Assigned task: Repeat the lines of the records, replacing "USSR" with "Soviet Union" everywhere and changing nothing else. Omit the pictures from your answer.

Stored entries
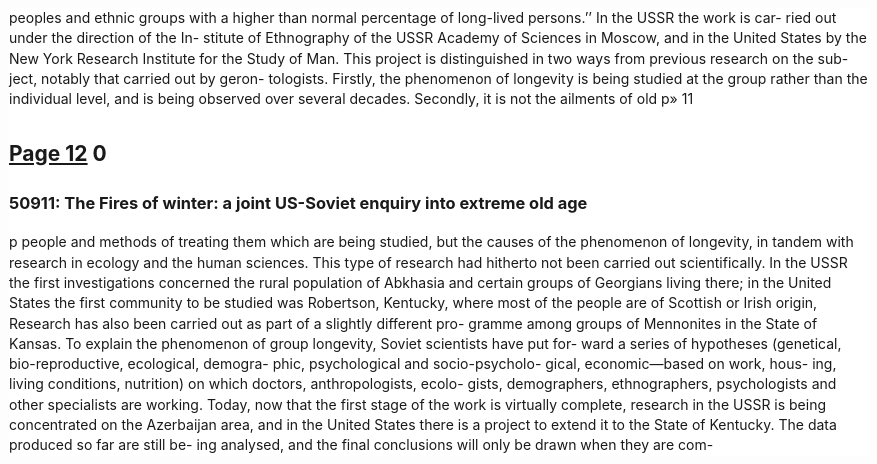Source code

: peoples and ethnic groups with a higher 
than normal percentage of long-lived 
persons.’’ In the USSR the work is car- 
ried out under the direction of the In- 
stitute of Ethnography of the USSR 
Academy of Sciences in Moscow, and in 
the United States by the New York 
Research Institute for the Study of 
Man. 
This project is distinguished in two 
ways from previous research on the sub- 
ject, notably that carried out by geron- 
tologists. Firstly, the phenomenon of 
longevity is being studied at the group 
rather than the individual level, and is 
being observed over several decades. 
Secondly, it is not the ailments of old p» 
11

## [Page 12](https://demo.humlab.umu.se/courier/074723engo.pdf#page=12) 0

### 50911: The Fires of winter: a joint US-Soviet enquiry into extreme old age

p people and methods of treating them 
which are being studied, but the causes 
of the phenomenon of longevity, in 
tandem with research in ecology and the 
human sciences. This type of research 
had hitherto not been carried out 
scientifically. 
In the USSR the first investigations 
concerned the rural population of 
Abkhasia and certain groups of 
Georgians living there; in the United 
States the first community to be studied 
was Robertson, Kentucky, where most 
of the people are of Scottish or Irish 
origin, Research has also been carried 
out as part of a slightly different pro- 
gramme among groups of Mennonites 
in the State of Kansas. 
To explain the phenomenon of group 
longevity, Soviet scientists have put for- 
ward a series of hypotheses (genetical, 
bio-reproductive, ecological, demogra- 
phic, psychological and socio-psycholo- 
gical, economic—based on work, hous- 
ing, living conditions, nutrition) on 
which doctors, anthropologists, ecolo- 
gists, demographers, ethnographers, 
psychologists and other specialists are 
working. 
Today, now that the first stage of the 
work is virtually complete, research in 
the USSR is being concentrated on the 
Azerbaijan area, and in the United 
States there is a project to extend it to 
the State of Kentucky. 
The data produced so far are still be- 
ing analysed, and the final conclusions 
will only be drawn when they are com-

Worked solution:
Source code

: peoples and ethnic groups with a higher 
than normal percentage of long-lived 
persons.’’ In the Soviet Union the work is car- 
ried out under the direction of the In- 
stitute of Ethnography of the Soviet Union 
Academy of Sciences in Moscow, and in 
the United States by the New York 
Research Institute for the Study of 
Man. 
This project is distinguished in two 
ways from previous research on the sub- 
ject, notably that carried out by geron- 
tologists. Firstly, the phenomenon of 
longevity is being studied at the group 
rather than the individual level, and is 
being observed over several decades. 
Secondly, it is not the ailments of old p» 
11

## [Page 12](https://demo.humlab.umu.se/courier/074723engo.pdf#page=12) 0

### 50911: The Fires of winter: a joint US-Soviet enquiry into extreme old age

p people and methods of treating them 
which are being studied, but the causes 
of the phenomenon of longevity, in 
tandem with research in ecology and the 
human sciences. This type of research 
had hitherto not been carried out 
scientifically. 
In the Soviet Union the first investigations 
concerned the rural population of 
Abkhasia and certain groups of 
Georgians living there; in the United 
States the first community to be studied 
was Robertson, Kentucky, where most 
of the people are of Scottish or Irish 
origin, Research has also been carried 
out as part of a slightly different pro- 
gramme among groups of Mennonites 
in the State of Kansas. 
To explain the phenomenon of group 
longevity, Soviet scientists have put for- 
ward a series of hypotheses (genetical, 
bio-reproductive, ecological, demogra- 
phic, psychological and socio-psycholo- 
gical, economic—based on work, hous- 
ing, living conditions, nutrition) on 
which doctors, anthropologists, ecolo- 
gists, demographers, ethnographers, 
psychologists and other specialists are 
working. 
Today, now that the first stage of the 
work is virtually complete, research in 
the Soviet Union is being concentrated on the 
Azerbaijan area, and in the United 
States there is a project to extend it to 
the State of Kentucky. 
The data produced so far are still be- 
ing analysed, and the final conclusions 
will only be drawn when they are com-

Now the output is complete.